The desperate Lebanese government, aware that the fall of Souk al Gharb would totally expose it politically and militarily, dispatched Foreign Minister Elie Salam and national security adviser Wadie Haddad to the United States for talks on the intentions of the Reagan administration. President Gemayel is reportedly no longer convinced that Washington supports Lebanon.

The sense of abandonment was deepened Monday by the withdrawal of the Italian contingent of the multinational force and preparations by the US Marines for their pullback to Sixth Fleet ships offshore.

In Sabra and Shatila, sites of the 1982 massacre of Palestinian refugees, many survivors openly wept as the 1,300 Italian troops rolled out. Joint patrols of the Amal Shiite Muslim militia and Lebanese Army defectors were immediately established in the camps. The Palestinian civilians fear, however, that the presence of the opposition forces will only make them targets again.

The Italians originally had hoped to wait until United Nations troops could replace them, but the schedule was moved up after the fall of west Beirut earlier this month. A high-ranking UN official visited Beirut over the weekend for talks about possible deployment. But the government is reportedly not enthusiastic about such an option for fear that it would lead to de facto partitioning. The UN presence in Cyprus between the Greek and Turkish sectors is the prime example.

The sense of helplessness was also heightened Sunday, when Israeli warplanes launched air strikes against positions south and east of the capital. The strikes reflected how the various parties to the Lebanese crisis are taking unilateral decisions in the absence of any visible political progress.

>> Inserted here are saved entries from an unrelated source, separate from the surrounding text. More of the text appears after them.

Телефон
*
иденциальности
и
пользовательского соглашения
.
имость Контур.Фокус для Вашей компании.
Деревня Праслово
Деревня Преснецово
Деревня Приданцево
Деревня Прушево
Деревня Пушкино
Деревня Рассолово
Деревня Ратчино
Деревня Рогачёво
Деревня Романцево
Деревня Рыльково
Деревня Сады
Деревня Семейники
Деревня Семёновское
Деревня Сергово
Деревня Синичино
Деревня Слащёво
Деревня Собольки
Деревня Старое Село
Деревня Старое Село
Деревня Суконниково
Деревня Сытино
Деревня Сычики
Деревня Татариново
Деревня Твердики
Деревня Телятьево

The strike along the southern coast was significant because the Israelis claim their targets were Palestinian encampments in areas taken by the Druze just last week. Israeli Defense Minister Moshe Arens said Sunday that the Palestine Liberation Organization ''is coming back in force in Lebanon,'' adding that it had infiltrated lines held by Druze and Shiite militias.

Recent reports have cited a renewed Palestinian presence, although reporters at the coastal town of Naameh found no indication of PLO involvement. The only foreigners were Bangladeshis working at a wood mill, many of whom were injured in the bombing.

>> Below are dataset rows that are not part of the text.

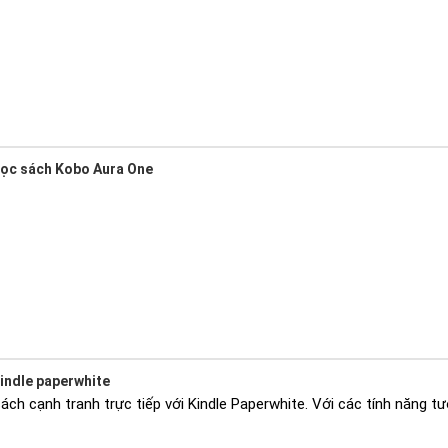
đọc sách Kobo Aura One
kindle paperwhite
ch cạnh tranh trực tiếp với Kindle Paperwhite. Với các tính năng tư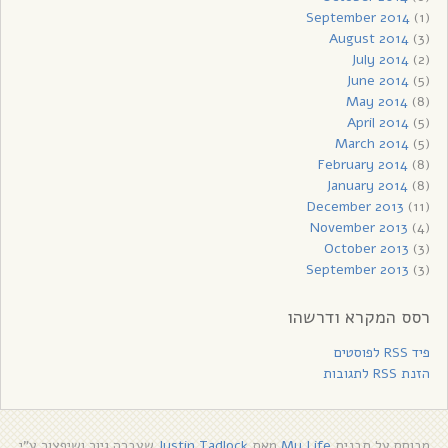
September 2014
(1)
August 2014
(3)
July 2014
(2)
June 2014
(5)
May 2014
(8)
April 2014
(5)
March 2014
(5)
February 2014
(8)
January 2014
(8)
December 2013
(11)
November 2013
(4)
October 2013
(3)
September 2013
(3)
רסס המקרא ודרשהו
פיד RSS לפוסטים
הזנת RSS לתגובות
מבוסס על תבנית
My Life
מאת
Justin Tadlock
שעברה גיור ושיפצור ע"י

The Shiite Amal militia has been vehemently opposed to allowing the PLO back into Beirut, to the point of providing repeated guarantees to the US and other Western embassies. Druze leader Walid Jumblatt repeated over the weekend that Palestinians would not be allowed to reenter Beirut for military operations.

But diplomats are concerned that Syria may try to force its allies to accept PLO fighters, mainly those opposed to chairman Yasser Arafat, as a condition for continued supplies of arms. The sources suggested that this would be a major boost for the Syrian-backed Palestinian rebels, as well as a sign to Israel that its 1982 invasion of Lebanon accomplished little.

Damascus has increasingly become the center of activity, with both Mr. Jumblatt and Amal chief Nabih Berri visiting there for talks with President Hafez Assad and other leaders Sunday and Monday. Foreign and Lebanese sources have expressed concern about the differences between the two men over the future course of action, and control of west Beirut.

Mr. Berri repeated Saturday that he opposes a military push and partition of Lebanon. The Druze, however, have said that a final thrust at Souk al Gharb is necessary to win concessions from Gemayel. Druze gunmen openly talk about their mobilization for an attack.

But the leaders of the two most powerful opposition groups do agree on the resignation of the President as a condition for peace. Berri, who was earlier thought to have backed down from the demand, twice over the weekend said Gemayel should step down ''so that we can bring in a new Maronite (Christian) president who would be able to break the deadlock.''

Earlier, Lebanese from all factions had feared a change in leadership might spark even more tension and conflict. Now the lack of progress has led many to concede that ''it may be time,'' as one Maronite businessman said. At the beginning of the crisis, the main topic of conversation centered on whether Gemayel could survive. Now it centers on who his successor might be.